Ce livre c'est Minipatch qui me l'a prêté. Pour elle il s'agit d'une lecture conseillée par sa professeure de français ( 5ème). En d'autres termes c'est une obligation et non un choix.
Pour moi un formidable prétexte pour me replonger dans mes souvenirs d'enfance mais surtout, surtout l'occasion de vivre le temps de quelques pages au rythme de ses indignations, de ses questionnements, de ses sourires et tenter de comprendre pourquoi ces petites histoires l'ont hélas, parfois, profondément ennuyée.
On ne présente plus Poil de Carotte. Ce petit bonhomme à la chevelure rousse, coincé entre une mère tyrannique, sournoise et peu aimante, un père soumis et plutôt lâche, frère Félix qu'il juge admirable et Ernestine sa soeur hautaine et distante. Les quarante-six petites saynètes décrivent le quotidien de la famille Lepic.

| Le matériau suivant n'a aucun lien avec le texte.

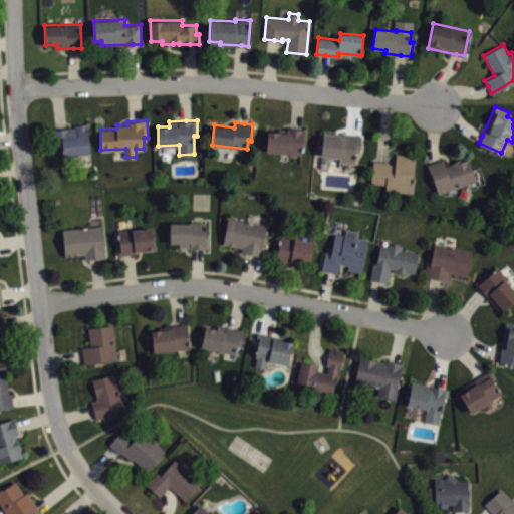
[(75,126),(75,124),(87,123),(90,153),(63,156),(62,146),(49,147),(47,130),(60,129),(75,126)]
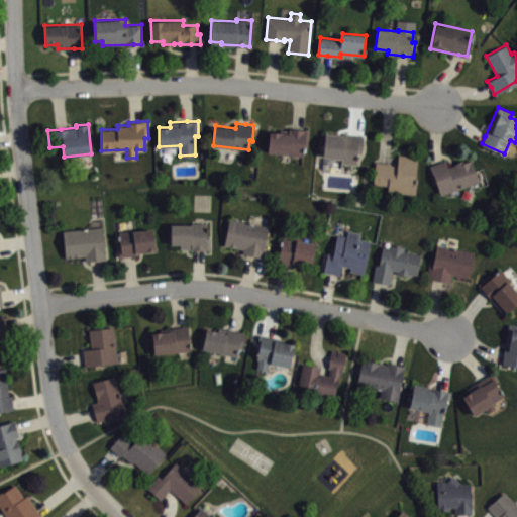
[(289,129),(289,127),(298,128),(309,129),(307,144),(305,144),(304,154),(269,150),(271,130),(281,131),(281,128),(289,129)]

Je comprends bien qu'une jeune fille d'aujourd'hui ait toutes les peines du monde à apprécier le caractère désuet de cette fin du XIXème siècle. Un temps révolu où un enfant n'avait généralement pas le droit à la parole, et encore moins à la contestation et ne remettait jamais en cause une décision parentale aussi injuste fût-elle.
Je le comprends d'autant plus que plus de cinquante ans me séparent de cette lecture que j'ai beaucoup aimée, de ces petites histoires parfois drôles, cocasses et qui souvent pourtant m'indignaient tant Poil de Carotte était brimé.
Aurais-je dû laisser ce souvenir en l'état ? Oui probablement. Aujourd'hui j'avoue. Ce n'est pas un parterre d'étoiles que j'attribue à Monsieur Jules Renard. J'ai beaucoup moins souri, je me suis beaucoup moins attendrie, moins insurgée. J'étais un peu distante. J'ai bien mieux compris ton manque d'enthousiasme Minipatch. Nous en reparlerons?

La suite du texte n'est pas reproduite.